One of those bowl games, The Outback Bowl, will feature the Georgia Bulldogs, who just happen to be one of the few college football teams for which I own a jersey.
I picked up this AJ Green replica jersey at the Georgia campus bookstore when I was there last February, after Green had declared for the NFL Draft. Despite the fact that all officially licensed college jerseys are sold without names on the back, this was readily identified by the bookstore as a Green jersey, and as such had been slashed to 50% off since Green wouldn't be returning for another season at Georgia.
Georgia didn't noticeably change their uniforms this season, so there's no reason the bookstore couldn't have held on to all the Green jerseys and sold them in 2011 as jerseys for freshman DB Chris Sanders -- well, except the fact that no one's going to buy a jersey of a freshman DB who only played in two games and recorded two total tackles on the season.

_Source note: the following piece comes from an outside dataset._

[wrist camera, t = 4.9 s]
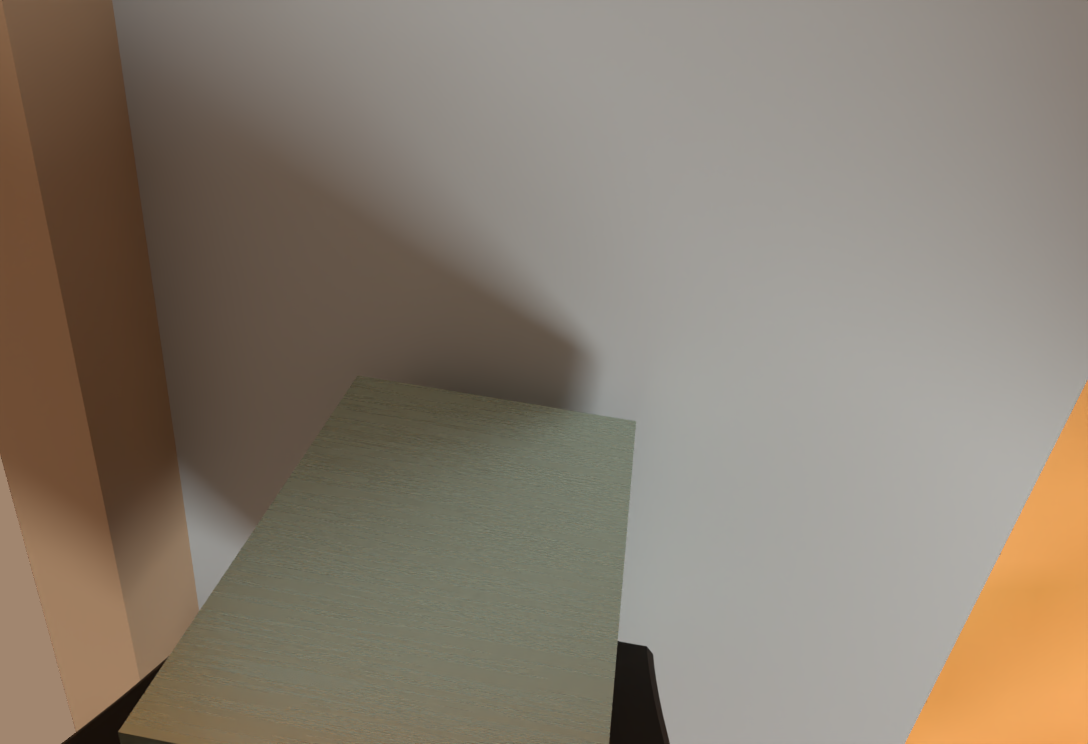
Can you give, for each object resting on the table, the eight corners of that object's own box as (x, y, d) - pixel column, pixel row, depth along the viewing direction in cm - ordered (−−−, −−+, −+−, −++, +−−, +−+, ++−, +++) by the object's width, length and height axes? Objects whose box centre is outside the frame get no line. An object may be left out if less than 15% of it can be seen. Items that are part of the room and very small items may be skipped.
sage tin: (635, 421, 12) (601, 826, 7) (582, 707, 15) (529, 1143, 10) (347, 373, 12) (101, 728, 7) (350, 664, 15) (179, 1064, 10)
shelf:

Of course, this exposes the hypocrisy of the NCAA's jersey marketing. Officially, this is just a Georgia jersey that happens to have the number 8 on it. But everyone knew it was a Green jersey, which made it more valuable when they were selling it while he was with the team, but making it less marketable once he was gone. I'm not really sure what the rules would be about Georgia stashing all their leftover Green jerseys for a few years, then breaking them out as "throwbacks" at full -- or even marked up -- price, but I'm pretty sure Nike wouldn't be happy with that.
Adding to that is the irony that Green was suspended in 2010 for selling his own jersey, an actual game-used one, but the Georgia store was making tons of money by selling the same jersey, just without the five letters on the back. Go NCAA!